Reklama

Wiadomości

Etos zamiast chleba?

Byli organizatorami strajków i struktur „Solidarności” w 1980 r. Również podczas stanu wojennego. W podziemiu – jedni z najaktywniejszych działaczy. Wydawcy gazet, dziennikarze, drukarze, kolporterzy, organizatorzy wielotysięcznych manifestacji. Więzieni i internowani. A dziś... blisko 10 tys. z nich od ćwierć wieku pozostaje bez stałej pracy bądź egzystuje na głodowej emeryturze. Zapomniało o nich państwo. Zapomnieli przyjaciele będący w rządzie i parlamencie

Niedziela Ogólnopolska 35/2014, str. 38-39

[ TEMATY ]

społeczeństwo

Solidarność

MATEUSZ WYRWICH

Brama Stoczni Gdańskiej, 2010 r.

Brama Stoczni Gdańskiej, 2010 r.

Bądź na bieżąco!

Zapisz się do newslettera

Wiesław Szajko – założyciel „Solidarności”, a od września 1981 r. przewodniczący Komitetu Założycielskiego, następnie Komisji Zakładowej „Solidarności” w Wojewódzkim Związku Spółdzielni Rolniczych „Samopomoc Chłopska” w Szczecinie.
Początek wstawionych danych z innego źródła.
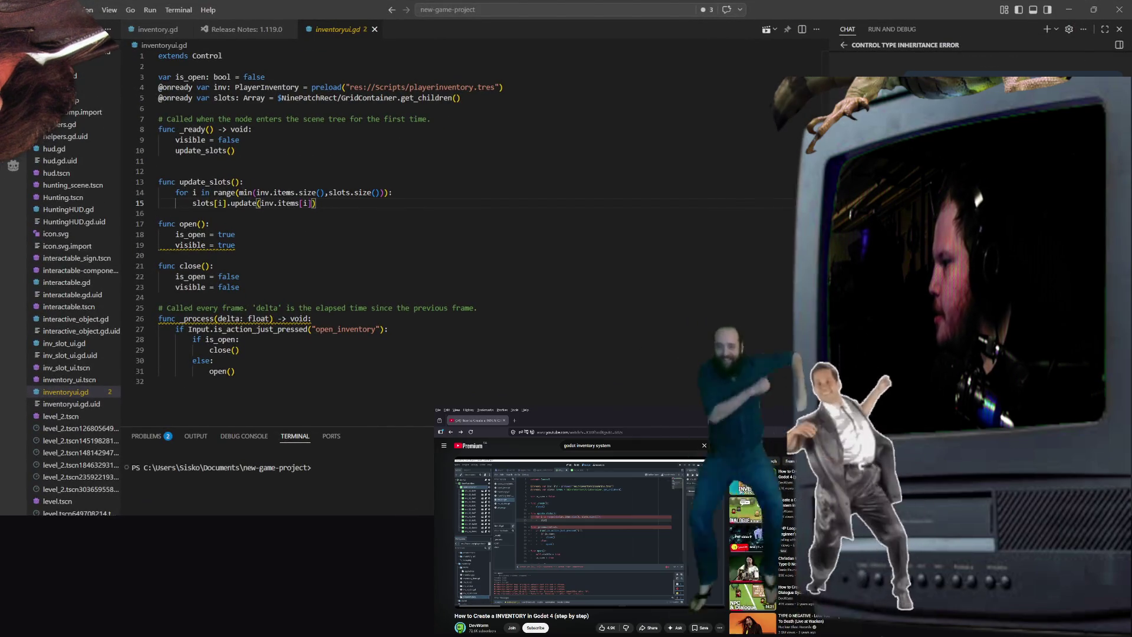
Rename _process's delta parameter on line 26 to _delta.
key("alt+Tab")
W Związku od 1980 r., przewodniczący KZ. W 1981 r. delegat na Walne Zebranie Delegatów Regionu Pomorza Zachodniego. Po 13 grudnia 1981 r. – w ukryciu do marca 1983 r. Dwukrotnie aresztowany i skazany. Jeden z najznakomitszych organizatorów podziemnych struktur drukarskich i kolportażowych w Regionie Pomorza Zachodniego. Drukarz, kolporter i wydawca kilku tytułów prasy podziemnej czasu stanu wojennego, m.in. „Prolet”. Również szef szczecińskiej edycji ogólnopolskich pism podziemnych „Tygodnik Wojenny” i „Samorządna Rzeczpospolita”. W latach 1984-89 pracował dorywczo. Od 1991 r. bez stałego miejsca zatrudnienia. Dopiero od 3 lat – dobiegający dziś sześćdziesiątki – Wiesław Szajko pracuje na etacie.

Reklama

Edward Ołdak – współzałożyciel i działacz „Solidarności” w Fabryce Samochodów Osobowych w Warszawie. W stanie wojennym organizator podziemnych struktur zakładowych. Drukarz, kolporter, uczestnik manifestacji. Wielokrotnie inwigilowany i zatrzymywany przez SB. W stanie wojennym napiętnowany „wilczym biletem”, przez wiele lat pozbawiony był pracy. W III RP pracował w hucie szkła. Zwolniony w ramach redukcji etatów, przez kilka lat nie miał etatowego zatrudnienia. Już wówczas chorował na rozedmę płuc. Pomimo wcześniejszej pracy w hucie, nie uznano jej za chorobę zawodową. Nie otrzymał więc też i renty inwalidzkiej. Trwające ponad rok próby uzyskania zgody Donalda Tuska na przyznanie renty specjalnej temu niezwykle oddanemu Polsce działaczowi Solidarności spełzły na niczym. Edward Ołdak zmarł ponad 4 lata temu, odznaczony pośmiertnie przez prezydenta RP Lecha Kaczyńskiego Krzyżem Kawalerskim Orderu Odrodzenia Polski.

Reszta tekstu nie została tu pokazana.